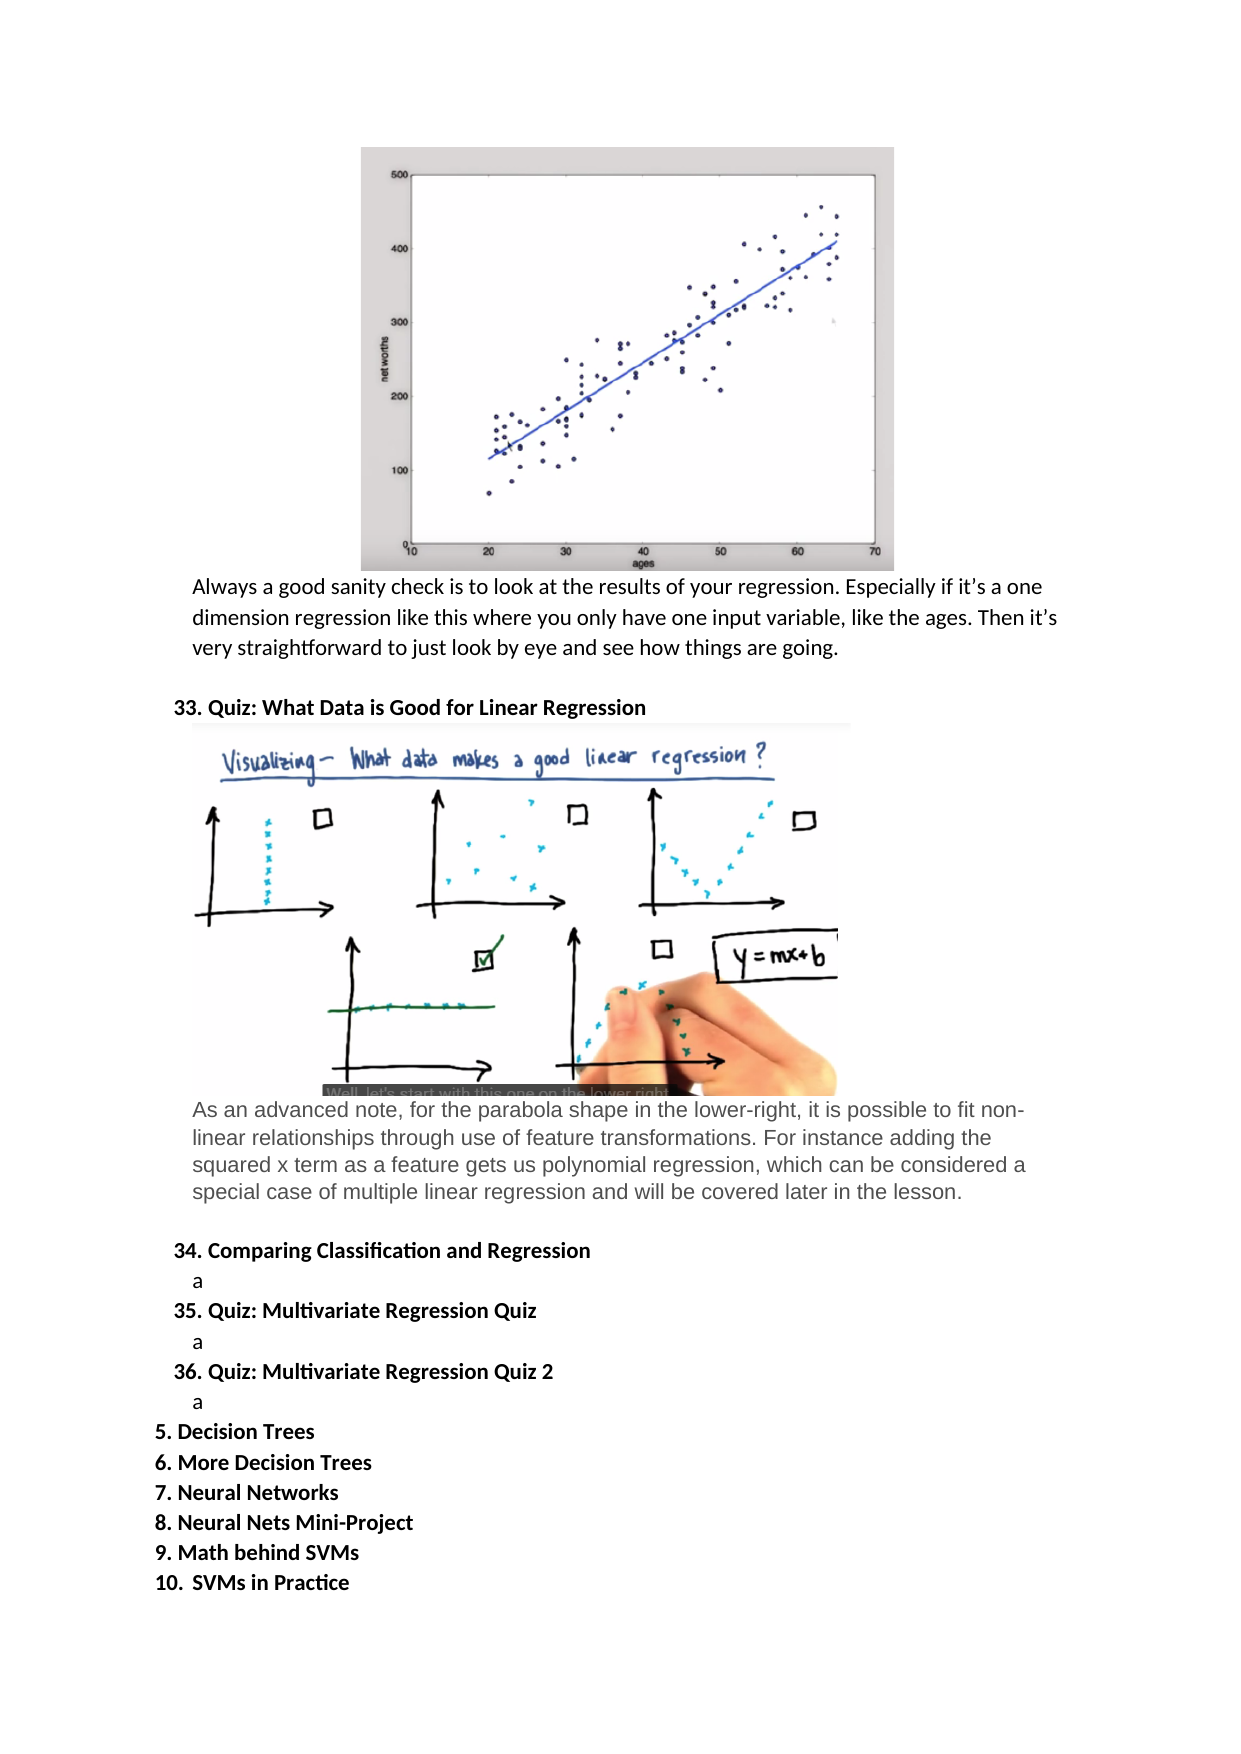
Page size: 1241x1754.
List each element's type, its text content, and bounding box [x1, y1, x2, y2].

list As an advanced note, for the parabola shape in the lower-right, it is possible to fit non-linear relationships through use of feature transformations. For instance adding the squared x term as a feature gets us polynomial regression, which can be considered a special case of multiple linear regression and will be covered later in the lesson. [192, 1097, 1063, 1204]
picture [192, 723, 851, 1096]
list More Decision Trees [154, 1448, 1063, 1476]
list a [192, 1327, 1063, 1355]
picture [360, 147, 895, 571]
list Comparing Classification and Regression [173, 1236, 1063, 1264]
list a [192, 1387, 1063, 1415]
list SVMs in Practice [154, 1568, 1063, 1597]
list Quiz: What Data is Good for Linear Regression [173, 693, 1063, 721]
list Quiz: Multivariate Regression Quiz 2 [173, 1357, 1063, 1385]
list Math behind SVMs [154, 1538, 1063, 1566]
list Decision Trees [154, 1417, 1063, 1446]
list Quiz: Multivariate Regression Quiz [173, 1297, 1063, 1325]
list Always a good sanity check is to look at the results of your regression. Especially if it’s a one dimension regression like this where you only have one input variable, like the ages. Then it’s very straightforward to just look by eye and see how things are going. [192, 572, 1063, 661]
list Neural Networks [154, 1478, 1063, 1506]
list Neural Nets Mini-Project [154, 1508, 1063, 1536]
list a [192, 1266, 1063, 1294]
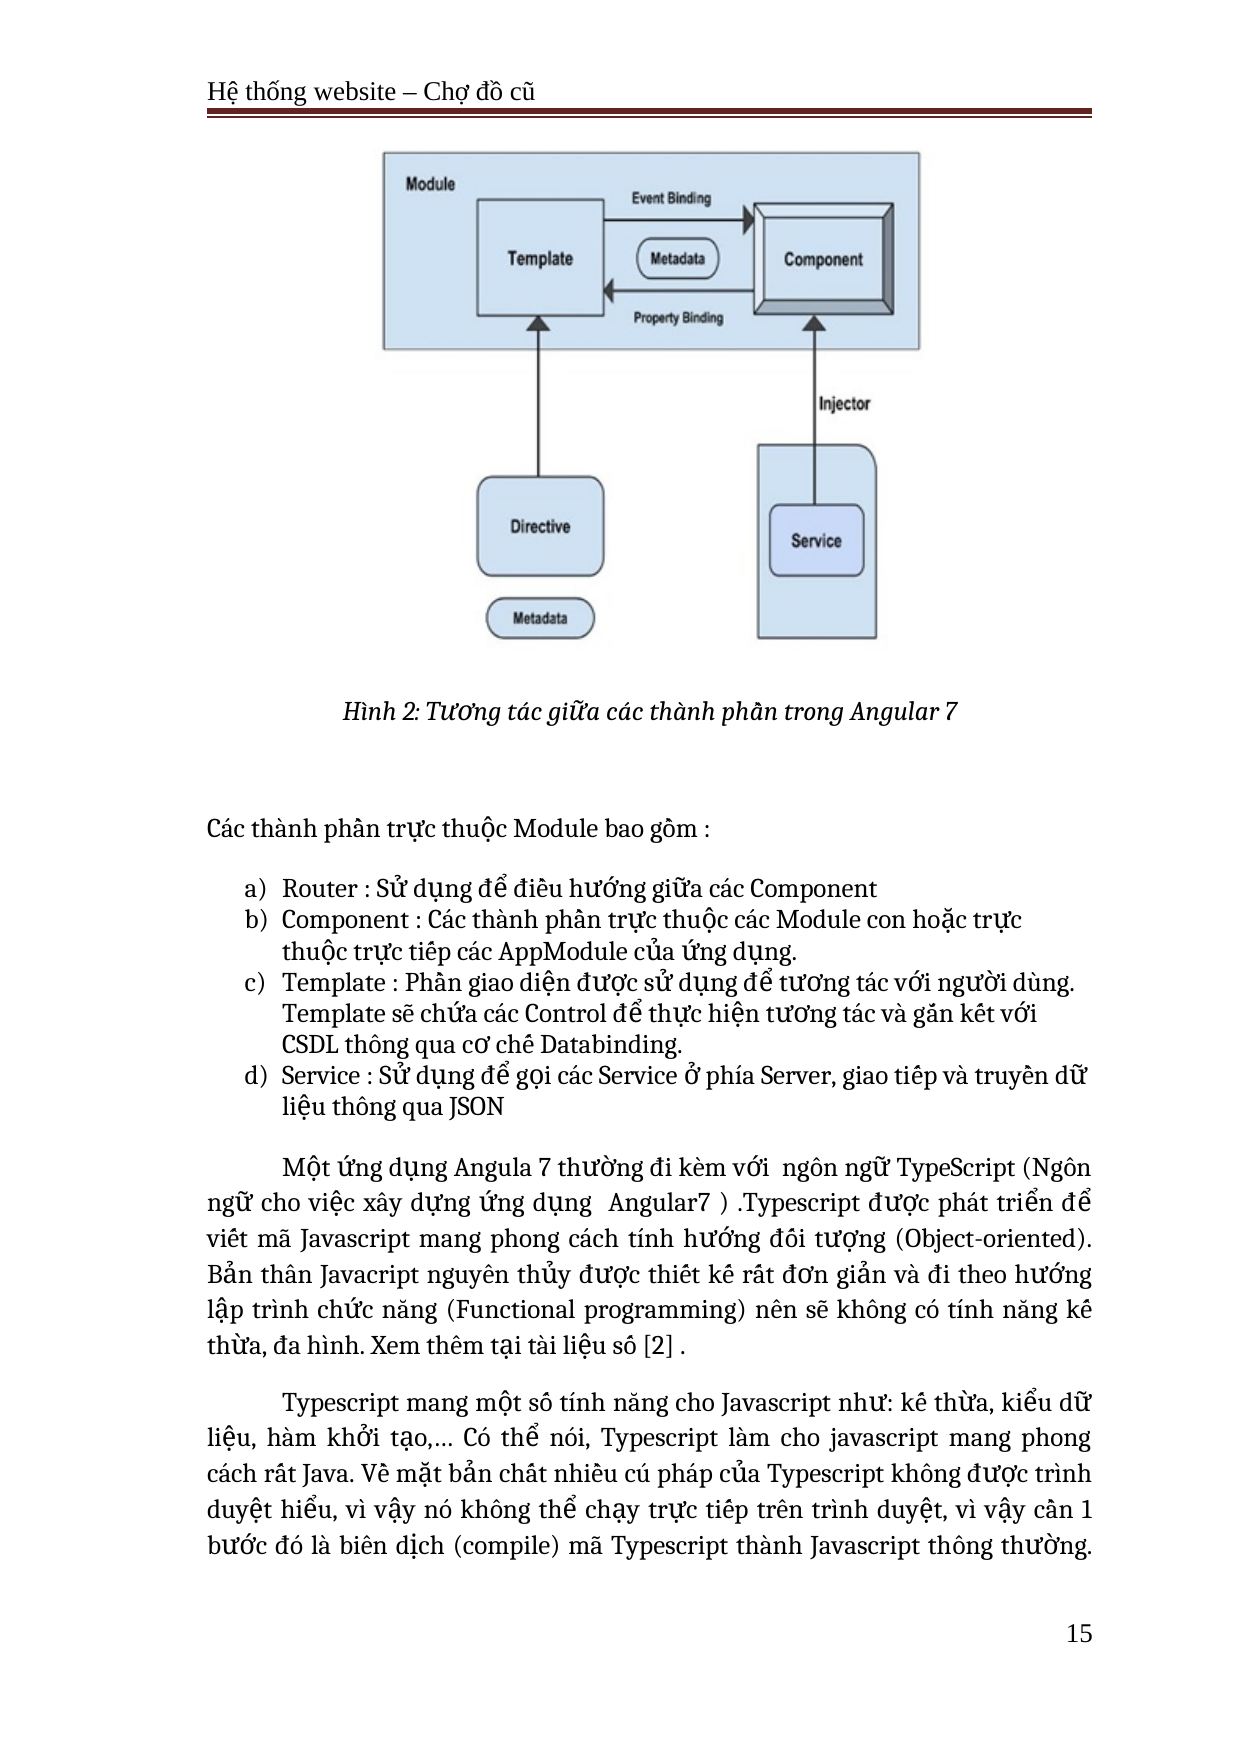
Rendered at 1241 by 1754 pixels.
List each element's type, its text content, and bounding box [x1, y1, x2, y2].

picture [362, 148, 937, 671]
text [207, 1387, 1092, 1561]
list Router : Sử dụng để điều hướng giữa các Component [244, 873, 1092, 904]
list Template : Phần giao diện được sử dụng để tương tác với người dùng. Template sẽ chứa các Control để thực hiện tương tác và gắn kết với CSDL thông qua cơ chế Databinding. [244, 967, 1092, 1060]
text Các thành phần trực thuộc Module bao gồm : [207, 813, 1092, 844]
text Một ứng dụng Angula 7 thường đi kèm với ngôn ngữ TypeScript (Ngôn ngữ cho việc xây dựng ứng dụng Angular7 ) .Typescript được phát triển để viết mã Javascript mang phong cách tính hướng đối tượng (Object-oriented). Bản thân Javacript nguyên thủy được thiết kế rất đơn giản và đi theo hướng lập trình chức năng (Functional programming) nên sẽ không có tính năng kế thừa, đa hình. Xem thêm tại tài liệu số . [207, 1152, 1092, 1361]
list Component : Các thành phần trực thuộc các Module con hoặc trực thuộc trực tiếp các AppModule của ứng dụng. [244, 904, 1092, 967]
text Hình 2: Tương tác giữa các thành phần trong Angular 7 [207, 696, 1092, 727]
list Service : Sử dụng để gọi các Service ở phía Server, giao tiếp và truyền dữ liệu thông qua JSON [244, 1060, 1092, 1122]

#### Instruction:
Lines from the entries that contain the string "text" are what must be copied.

#### Expected answer:
List each element's type, its text content, and bounding box [x1, y1, x2, y2].
List each element's type, its text content, and bounding box [x1, y1, x2, y2].
text [207, 1387, 1092, 1561]
text Các thành phần trực thuộc Module bao gồm : [207, 813, 1092, 844]
text Một ứng dụng Angula 7 thường đi kèm với ngôn ngữ TypeScript (Ngôn ngữ cho việc xây dựng ứng dụng Angular7 ) .Typescript được phát triển để viết mã Javascript mang phong cách tính hướng đối tượng (Object-oriented). Bản thân Javacript nguyên thủy được thiết kế rất đơn giản và đi theo hướng lập trình chức năng (Functional programming) nên sẽ không có tính năng kế thừa, đa hình. Xem thêm tại tài liệu số . [207, 1152, 1092, 1361]
text Hình 2: Tương tác giữa các thành phần trong Angular 7 [207, 696, 1092, 727]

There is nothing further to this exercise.